WHAT THE EXERCISE ASKS -> Throughout the records below, find each line holding "format" and copy it.

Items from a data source

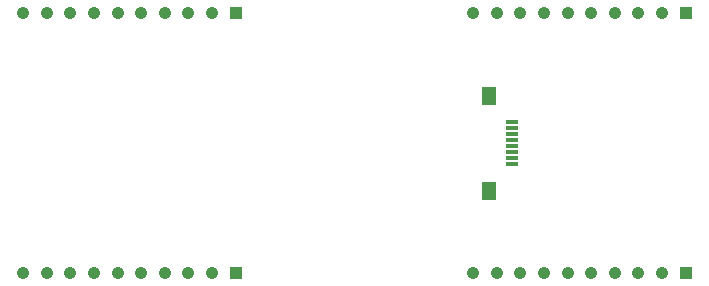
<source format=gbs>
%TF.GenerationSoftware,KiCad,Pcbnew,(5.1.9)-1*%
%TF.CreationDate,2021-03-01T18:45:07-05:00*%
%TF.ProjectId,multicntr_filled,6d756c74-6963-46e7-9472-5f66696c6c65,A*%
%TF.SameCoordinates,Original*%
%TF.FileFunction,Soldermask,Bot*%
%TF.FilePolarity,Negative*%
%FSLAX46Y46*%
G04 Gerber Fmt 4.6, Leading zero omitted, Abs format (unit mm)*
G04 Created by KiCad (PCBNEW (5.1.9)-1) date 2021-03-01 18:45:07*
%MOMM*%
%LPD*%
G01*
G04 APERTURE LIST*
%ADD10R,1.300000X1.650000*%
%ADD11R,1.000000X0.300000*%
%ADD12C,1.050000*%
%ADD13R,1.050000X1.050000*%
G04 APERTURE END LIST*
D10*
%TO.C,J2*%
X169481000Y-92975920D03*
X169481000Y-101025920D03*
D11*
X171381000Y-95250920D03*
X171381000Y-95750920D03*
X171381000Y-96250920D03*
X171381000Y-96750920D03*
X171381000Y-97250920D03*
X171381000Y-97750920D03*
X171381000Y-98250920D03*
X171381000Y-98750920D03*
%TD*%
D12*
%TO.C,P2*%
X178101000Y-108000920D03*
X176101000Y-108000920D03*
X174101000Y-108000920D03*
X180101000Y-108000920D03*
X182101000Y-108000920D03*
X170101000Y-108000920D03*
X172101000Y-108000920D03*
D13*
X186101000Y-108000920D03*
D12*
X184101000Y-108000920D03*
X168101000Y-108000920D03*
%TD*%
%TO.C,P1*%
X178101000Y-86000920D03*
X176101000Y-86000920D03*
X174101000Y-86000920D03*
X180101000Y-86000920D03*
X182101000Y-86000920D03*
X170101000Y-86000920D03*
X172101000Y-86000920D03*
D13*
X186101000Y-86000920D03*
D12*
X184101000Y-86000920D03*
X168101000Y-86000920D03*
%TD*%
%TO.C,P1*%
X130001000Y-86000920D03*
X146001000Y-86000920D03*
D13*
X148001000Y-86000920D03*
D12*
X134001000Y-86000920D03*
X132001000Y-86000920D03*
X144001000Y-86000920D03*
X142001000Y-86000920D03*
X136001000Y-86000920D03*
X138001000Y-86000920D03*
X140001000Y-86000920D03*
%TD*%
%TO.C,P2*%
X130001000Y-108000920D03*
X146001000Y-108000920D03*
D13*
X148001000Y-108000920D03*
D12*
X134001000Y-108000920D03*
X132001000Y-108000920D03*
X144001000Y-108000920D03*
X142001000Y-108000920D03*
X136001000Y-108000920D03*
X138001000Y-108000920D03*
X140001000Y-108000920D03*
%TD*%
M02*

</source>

EXPECTED OUTPUT ->
<source format=gbs>
G04 Gerber Fmt 4.6, Leading zero omitted, Abs format (unit mm)*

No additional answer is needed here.